As the movie is not only directed by the ham-handed Bay but also produced by the King of Overkill, Jerry Bruckheimer, it emphatically does not know when to quit. (There at least three finales in it, and the first, coming about 90 minutes into this 144 minute enterprise, seems most effective.) The penchant for excess leaves the film lurching from scene to scene, each its own little moment, with the car chases punctuating the acts, boisterously.

While Smith utters more profanity in this single film than in the rest of his career, Lawrence takes the opportunity to flex his improv chops: a bonding moment that accidentally takes place in front of an electronics store video camera leaves shocked customers gasping at the boys’ intimacy issues (Marcus is concerned that, following an accident on the job, he’s been left “flaccid,” and Mike suggests that they agree on a “boundaries box”); Marcus’ ingestion of two ecstasy pills leads him to fondle his own nipples and express his true love for Mike; and Marcus acts out Lawrence’s own aversion to rats when M & M pose as exterminators to infiltrate Johnny’s infested mansion.
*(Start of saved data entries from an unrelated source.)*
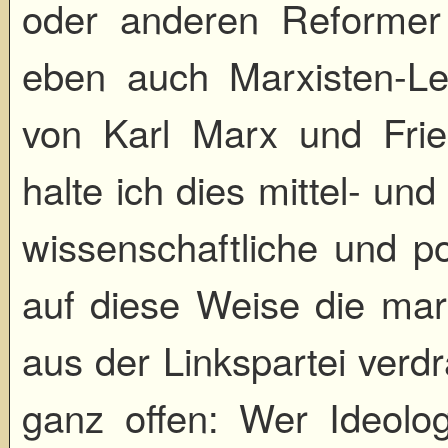
oder anderen Reformer 
eben auch Marxisten-Len
von Karl Marx und Frie
halte ich dies mittel- und
wissenschaftliche und pol
auf diese Weise die marxi
aus der Linkspartei verd
ganz offen: Wer Ideologi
Soon Marcus is at the end of his rope, announcing, “This has been the worst, most emotional cop week of my life!”

As funny as these emotional calisthenics are supposed to be, they are decidedly less riveting than the action — and everyone knows it. Thus, the film takes the structure of a musical, with dialogue scenes only serving to move you from one action piece to another. By the time they take off for Cuba (entering the third mini-movie within the movie), and drive a humvee down a hill full of shacks, running over and through rooftops, the film’s sheer outrageousness, not to mention its outrageous class politics, is fully visible. For this invasion, they need extra firepower and get it, including useful high tech surveillance courtesy of the CIA: this is undoubtedly Bad Boys II‘s most outrageous fantasy, that this agency has its act together.

And still, despite and because of the film’s tedious surfeit — all the raging testosterone, the expensive rides, the fiery explosions, the too-earnest payback — it is the only franchise during this franchise summer to feature two black stars (three if you count Union’s minimal, though typically fine contribution). Coming amid today’s disturbing Helpful-Magical-Solicitous Negro trend (wherein black characters show up only to serve white ones), Bad Boys II, with its unapologetic focus on independent, appealing, and ecstatically aggressive black men, seems a more remarkable feat than it would otherwise.